I'm still sitting against the wall with my legs curled up to my chest trying to even out my breathing and control the tears that have started when someone is kneeling next to me. I try to shrink even further into the wall, being too consumed by my panic attack to notice who is there or why.

Without any warning, the sickness that was threatening to come up returned and I had to dash for the bathroom. It was so easy for him to get in here, so easy for him to ruin my sanctuary. More vile comes up at this thought and I officially lose any food eaten the past two days. When my stomach is empty and I can't possibly throw up anymore, I remember that someone is here.
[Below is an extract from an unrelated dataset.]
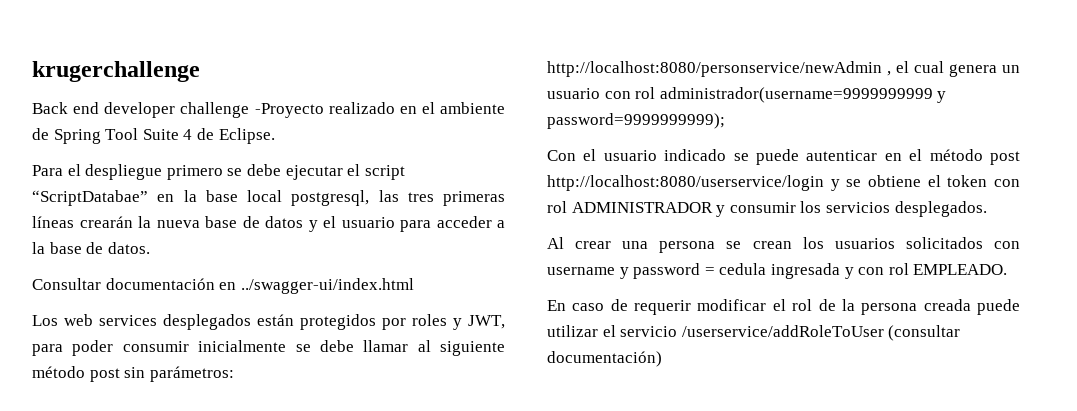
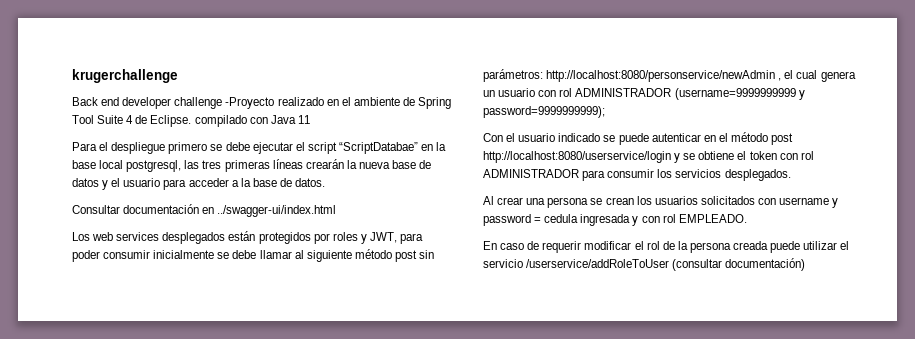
(275, 136) none -> [194,115,310,127] compilado con Java 11
[659,87,933,103] administrador(username=9999999999 -> [575,88,796,100] ADMINISTRADOR (username=9999999999
[716,205,726,217] y -> [582,170,606,181] para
Looking at myself in the mirror, I stare at the image of me. I don't look like me, my naturally tan skin is pale, my warm hazel eyes are dull, puffy, and red, my lips are chapped, and some red marks are threatening to turn into bruises from where Matteo put his hands on me. My hands are trembling but I splash some water on my face and use concealer to hide the ugly red marks on my neck, as well as the ugly redness from crying in my face. I brush my teeth and use some mouthwash then mentally prepare for another encounter. No one can see me cry anymore, tears have never made anything better and they can't know how vulnerable I am or life would be even more hellish. I leave the bathroom and shove my trembling hands in my pockets, doing everything I can to not convey how weak I truly am.

ENZO

She comes back from the bathroom and looks a thousand times better than before, when I found her in here like that I wasn't sure what was going on. She just seemed unwell.

For good measure, I ask if she's okay.

"Hey, are you feeling okay?"

She looks at me like I have two heads and simply nods at me, without ever holding my eye contact.